I wouldn't consider rebasing your own local commits on top of a more recent remote master to be messing with history in any meaningful way, and that's the most useful method of rebasing.
I can give an example scenario.

Assuming "H" is the hash of the current state of the repository content, consider this initial state of the repository (most recent first):

    H(3) Implement feature B
    H(2) Implement feature A
    H(1) Initial commit
Now you implement "shiny feature", so your history in your branch looks like this:

    H(5) Shiny feature, improvements.
    H(4) Shiny feature, initial implementation.
    H(3) Implement feature B
    H(2) Implement feature A
    H(1) Initial commit
You tested H(4) and H(5), and everything looks good.

Then you `git pull --rebase`, and your history looks like this:

    H(10) Shiny feature, improvements.
    H(9) Shiny feature, initial implementation.
    H(8) Pulled commit C
    H(7) Pulled commit B
    H(6) Pulled commit A
    H(3) Implement feature B
    H(2) Implement feature A
    H(1) Initial commit
You test H(10) because it's the current state of your repo, looks good, and merge (or create PR, whatever).

With the usual pull request flows, `H(9)` (i.e. anything between your new "base" and your most recent commit) usually stays untested, entirely ignored by the developers, and you would only ever find out if you ever need to bisect.

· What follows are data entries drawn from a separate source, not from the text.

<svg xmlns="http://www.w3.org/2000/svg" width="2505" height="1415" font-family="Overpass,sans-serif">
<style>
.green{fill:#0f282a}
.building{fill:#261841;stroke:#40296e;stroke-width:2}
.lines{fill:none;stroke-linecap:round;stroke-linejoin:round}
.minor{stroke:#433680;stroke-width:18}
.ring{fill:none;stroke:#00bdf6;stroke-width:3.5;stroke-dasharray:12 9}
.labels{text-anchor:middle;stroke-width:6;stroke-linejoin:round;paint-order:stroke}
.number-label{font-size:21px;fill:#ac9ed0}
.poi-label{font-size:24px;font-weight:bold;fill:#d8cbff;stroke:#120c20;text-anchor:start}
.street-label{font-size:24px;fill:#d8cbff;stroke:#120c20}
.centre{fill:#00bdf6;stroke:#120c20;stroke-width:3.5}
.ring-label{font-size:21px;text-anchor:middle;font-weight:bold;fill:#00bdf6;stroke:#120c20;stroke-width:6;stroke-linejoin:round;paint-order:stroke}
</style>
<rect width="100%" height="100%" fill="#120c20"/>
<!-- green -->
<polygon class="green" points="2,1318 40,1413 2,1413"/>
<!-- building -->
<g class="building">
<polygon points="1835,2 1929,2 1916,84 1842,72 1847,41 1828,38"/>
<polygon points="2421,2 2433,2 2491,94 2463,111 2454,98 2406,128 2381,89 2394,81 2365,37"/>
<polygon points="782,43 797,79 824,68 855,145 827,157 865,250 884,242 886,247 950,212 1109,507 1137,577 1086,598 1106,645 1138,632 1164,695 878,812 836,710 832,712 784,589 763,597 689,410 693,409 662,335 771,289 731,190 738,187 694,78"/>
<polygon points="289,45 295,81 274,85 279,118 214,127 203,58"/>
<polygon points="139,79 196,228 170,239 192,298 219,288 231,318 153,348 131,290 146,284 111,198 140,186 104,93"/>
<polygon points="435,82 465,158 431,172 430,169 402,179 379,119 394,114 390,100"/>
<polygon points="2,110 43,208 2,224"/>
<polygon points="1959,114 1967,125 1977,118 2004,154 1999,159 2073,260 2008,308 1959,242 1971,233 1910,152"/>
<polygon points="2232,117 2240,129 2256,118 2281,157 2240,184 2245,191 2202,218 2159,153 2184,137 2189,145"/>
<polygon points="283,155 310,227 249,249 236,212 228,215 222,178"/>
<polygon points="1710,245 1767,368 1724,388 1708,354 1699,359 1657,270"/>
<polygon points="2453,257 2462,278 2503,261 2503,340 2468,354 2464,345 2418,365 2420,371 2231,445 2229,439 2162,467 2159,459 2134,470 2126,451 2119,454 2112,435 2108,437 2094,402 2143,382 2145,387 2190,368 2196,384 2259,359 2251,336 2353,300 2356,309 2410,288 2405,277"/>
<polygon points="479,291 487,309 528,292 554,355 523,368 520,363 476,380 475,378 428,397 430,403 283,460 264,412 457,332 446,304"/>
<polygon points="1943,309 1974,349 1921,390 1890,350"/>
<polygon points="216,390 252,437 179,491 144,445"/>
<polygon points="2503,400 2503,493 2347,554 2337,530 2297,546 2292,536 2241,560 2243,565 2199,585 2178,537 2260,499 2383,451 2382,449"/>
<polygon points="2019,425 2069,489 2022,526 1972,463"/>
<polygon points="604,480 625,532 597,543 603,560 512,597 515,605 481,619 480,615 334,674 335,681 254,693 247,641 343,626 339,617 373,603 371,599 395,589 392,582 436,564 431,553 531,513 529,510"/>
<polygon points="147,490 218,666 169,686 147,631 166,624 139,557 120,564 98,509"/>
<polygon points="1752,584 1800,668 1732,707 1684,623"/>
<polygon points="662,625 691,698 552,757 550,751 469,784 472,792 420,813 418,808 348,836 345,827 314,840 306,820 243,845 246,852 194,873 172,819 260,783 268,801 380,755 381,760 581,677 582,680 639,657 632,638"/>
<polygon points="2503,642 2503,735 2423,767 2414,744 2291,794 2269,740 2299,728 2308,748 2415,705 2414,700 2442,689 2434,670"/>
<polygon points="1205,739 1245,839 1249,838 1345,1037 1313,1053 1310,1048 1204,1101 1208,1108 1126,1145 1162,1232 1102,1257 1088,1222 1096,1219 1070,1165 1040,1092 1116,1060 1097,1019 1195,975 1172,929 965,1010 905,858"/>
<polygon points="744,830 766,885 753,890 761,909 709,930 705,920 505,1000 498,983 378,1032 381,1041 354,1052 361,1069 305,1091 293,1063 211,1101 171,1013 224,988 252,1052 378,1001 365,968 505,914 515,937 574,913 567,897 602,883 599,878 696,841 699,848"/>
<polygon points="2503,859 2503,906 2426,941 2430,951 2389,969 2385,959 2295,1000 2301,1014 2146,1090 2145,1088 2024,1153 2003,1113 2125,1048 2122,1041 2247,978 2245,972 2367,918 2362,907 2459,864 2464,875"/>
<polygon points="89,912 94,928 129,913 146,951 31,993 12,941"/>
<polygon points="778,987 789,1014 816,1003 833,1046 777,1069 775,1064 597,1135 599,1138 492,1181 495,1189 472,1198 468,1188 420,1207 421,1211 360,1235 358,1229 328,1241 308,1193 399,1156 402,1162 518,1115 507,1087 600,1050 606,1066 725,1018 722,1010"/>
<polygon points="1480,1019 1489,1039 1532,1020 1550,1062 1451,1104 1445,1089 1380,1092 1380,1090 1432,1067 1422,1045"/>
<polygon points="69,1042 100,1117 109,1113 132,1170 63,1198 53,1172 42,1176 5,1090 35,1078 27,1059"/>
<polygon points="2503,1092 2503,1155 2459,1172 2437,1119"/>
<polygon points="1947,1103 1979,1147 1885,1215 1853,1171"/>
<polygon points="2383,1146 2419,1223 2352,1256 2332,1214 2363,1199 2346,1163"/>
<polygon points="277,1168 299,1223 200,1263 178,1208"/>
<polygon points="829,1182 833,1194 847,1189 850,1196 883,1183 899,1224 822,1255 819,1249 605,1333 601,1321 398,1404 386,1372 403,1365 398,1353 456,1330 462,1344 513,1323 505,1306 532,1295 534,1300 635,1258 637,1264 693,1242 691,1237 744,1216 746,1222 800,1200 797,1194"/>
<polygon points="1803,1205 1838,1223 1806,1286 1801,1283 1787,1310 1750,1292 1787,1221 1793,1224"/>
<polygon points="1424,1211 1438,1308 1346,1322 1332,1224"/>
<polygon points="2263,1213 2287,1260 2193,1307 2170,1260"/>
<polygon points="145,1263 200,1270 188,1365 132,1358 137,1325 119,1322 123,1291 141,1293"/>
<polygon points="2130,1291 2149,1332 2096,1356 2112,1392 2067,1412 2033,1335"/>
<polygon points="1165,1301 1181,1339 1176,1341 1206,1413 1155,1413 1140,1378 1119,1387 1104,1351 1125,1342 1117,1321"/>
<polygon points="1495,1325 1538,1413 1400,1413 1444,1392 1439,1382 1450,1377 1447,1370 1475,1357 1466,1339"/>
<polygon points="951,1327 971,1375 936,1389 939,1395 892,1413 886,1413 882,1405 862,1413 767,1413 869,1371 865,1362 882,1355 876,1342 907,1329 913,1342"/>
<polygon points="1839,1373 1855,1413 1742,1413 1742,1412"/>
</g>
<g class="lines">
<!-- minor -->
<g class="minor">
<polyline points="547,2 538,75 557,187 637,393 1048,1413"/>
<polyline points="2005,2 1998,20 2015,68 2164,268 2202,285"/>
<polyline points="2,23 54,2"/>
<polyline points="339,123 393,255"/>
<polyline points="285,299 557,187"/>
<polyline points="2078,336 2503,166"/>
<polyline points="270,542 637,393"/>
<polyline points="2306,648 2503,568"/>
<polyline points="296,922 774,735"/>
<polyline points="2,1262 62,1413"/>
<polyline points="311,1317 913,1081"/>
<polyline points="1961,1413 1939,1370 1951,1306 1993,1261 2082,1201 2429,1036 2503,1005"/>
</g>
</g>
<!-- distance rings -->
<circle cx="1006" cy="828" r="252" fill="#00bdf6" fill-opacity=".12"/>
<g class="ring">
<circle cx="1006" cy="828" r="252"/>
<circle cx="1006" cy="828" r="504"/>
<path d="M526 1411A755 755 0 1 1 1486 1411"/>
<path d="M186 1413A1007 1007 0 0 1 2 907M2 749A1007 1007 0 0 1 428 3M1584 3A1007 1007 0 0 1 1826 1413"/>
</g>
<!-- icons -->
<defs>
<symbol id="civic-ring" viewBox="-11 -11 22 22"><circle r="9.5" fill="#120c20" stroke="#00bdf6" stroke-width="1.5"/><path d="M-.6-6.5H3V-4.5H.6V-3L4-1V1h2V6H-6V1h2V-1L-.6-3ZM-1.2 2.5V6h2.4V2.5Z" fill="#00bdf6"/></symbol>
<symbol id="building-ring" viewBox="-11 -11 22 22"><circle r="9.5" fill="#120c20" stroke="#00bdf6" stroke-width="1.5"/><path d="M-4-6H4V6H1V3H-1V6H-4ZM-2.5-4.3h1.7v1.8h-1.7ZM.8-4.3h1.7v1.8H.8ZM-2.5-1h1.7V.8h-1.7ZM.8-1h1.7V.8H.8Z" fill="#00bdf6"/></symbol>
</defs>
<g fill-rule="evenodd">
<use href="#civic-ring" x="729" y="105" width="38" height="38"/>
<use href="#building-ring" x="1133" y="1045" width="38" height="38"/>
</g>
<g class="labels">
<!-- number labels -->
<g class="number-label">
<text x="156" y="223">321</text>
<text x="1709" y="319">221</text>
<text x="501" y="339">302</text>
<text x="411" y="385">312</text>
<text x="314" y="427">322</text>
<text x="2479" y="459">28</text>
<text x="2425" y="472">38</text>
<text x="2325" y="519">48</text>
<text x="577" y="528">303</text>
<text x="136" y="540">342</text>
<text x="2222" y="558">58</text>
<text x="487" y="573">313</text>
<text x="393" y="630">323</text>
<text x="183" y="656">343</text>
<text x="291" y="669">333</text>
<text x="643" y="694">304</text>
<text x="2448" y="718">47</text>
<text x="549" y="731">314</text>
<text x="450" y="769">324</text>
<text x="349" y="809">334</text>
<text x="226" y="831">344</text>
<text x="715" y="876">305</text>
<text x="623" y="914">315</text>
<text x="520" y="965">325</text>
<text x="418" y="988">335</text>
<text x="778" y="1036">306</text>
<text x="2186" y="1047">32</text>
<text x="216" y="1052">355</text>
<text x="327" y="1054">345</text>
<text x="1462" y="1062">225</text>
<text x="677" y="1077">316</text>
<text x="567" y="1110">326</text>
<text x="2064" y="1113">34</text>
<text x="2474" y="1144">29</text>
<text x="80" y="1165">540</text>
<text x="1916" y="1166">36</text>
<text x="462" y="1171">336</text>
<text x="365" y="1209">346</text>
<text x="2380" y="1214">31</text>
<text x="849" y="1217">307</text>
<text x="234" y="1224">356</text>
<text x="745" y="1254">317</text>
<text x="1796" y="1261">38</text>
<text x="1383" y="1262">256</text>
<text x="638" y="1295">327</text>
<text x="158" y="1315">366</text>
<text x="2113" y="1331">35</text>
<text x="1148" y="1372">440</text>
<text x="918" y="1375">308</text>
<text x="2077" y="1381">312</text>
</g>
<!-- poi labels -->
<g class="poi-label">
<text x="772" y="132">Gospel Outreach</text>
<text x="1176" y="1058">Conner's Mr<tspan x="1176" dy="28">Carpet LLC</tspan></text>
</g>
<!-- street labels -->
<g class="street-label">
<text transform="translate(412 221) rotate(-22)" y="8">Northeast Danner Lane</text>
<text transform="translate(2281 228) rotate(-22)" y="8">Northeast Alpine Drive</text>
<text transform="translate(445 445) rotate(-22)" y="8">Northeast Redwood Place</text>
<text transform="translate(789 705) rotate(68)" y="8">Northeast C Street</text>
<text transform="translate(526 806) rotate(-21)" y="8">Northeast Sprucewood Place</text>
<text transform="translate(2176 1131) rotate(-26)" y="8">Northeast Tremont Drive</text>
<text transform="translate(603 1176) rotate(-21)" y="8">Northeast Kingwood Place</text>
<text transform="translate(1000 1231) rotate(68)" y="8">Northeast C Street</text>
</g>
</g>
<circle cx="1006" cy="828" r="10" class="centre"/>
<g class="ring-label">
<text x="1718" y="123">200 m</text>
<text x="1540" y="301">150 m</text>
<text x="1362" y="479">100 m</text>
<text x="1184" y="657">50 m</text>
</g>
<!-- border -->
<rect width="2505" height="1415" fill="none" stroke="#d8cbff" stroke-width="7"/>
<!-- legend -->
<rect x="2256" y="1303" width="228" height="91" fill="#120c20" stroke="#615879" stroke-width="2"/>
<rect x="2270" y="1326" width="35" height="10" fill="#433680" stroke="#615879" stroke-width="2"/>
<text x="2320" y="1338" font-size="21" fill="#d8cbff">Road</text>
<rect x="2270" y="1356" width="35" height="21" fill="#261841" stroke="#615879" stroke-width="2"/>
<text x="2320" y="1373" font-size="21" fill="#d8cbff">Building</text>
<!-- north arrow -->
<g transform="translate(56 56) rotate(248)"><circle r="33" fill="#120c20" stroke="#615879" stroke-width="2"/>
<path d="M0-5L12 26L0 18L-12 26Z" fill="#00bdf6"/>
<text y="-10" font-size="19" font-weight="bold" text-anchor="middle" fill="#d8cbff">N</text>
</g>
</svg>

Not usually a problem, unless you have a rule of "every commit should be verified/tested" and the untested commits have a change that doesn't prevent a build but still causes issues (e.g. something that's only visual, or a new config file was added to a "conf.d" directory and its presence changed some behavior, stuff like that).

To avoid this you can squash H(9) and H(10) before pushing to a shared branch, this way only one tested commit will be added on top of existing commits.
Rebasing unpushed commits is ok. But I have yet to see a workflow that provides good enough guardrails to make it something you can do safely.
Protect your main branch?
One of the great advantages of git is being able to pull from other people's feature branches, not just master. So protecting just master isn't good enough.
Yeah so you have them go through the workflow that doesn’t ruin things, like pull requests?
I don't want to have to go back and forth with someone to pull their branch. I want to just be able to pull anything they've pushed.
--force-with-lease

And only on working branches. I do this every single day.

Not good enough, that can mean you rebase changes that someone else has based further work on (but hasn't pushed it yet, or has pushed it to a different branch).
Why are you having people base their work off your in progress work? Git is not the issue with what you are describing.
> Why are you having people base their work off your in progress work?

To collaborate more closely and reduce (or get ahead of) conflicts. The whole point of using git at all is to be able to base your work off other people's in-progress work; if you're not interested in doing that then Subversion works better.

Rebase cannot destroy "weeks of work". No git command can delete commits. Unless you have some insane garbage collection policy that is very far from any defaults. This is your fault for not understanding your tools.
Didn't you guys have filesystem backups of a shared git repository?

This is exactly what backups are for.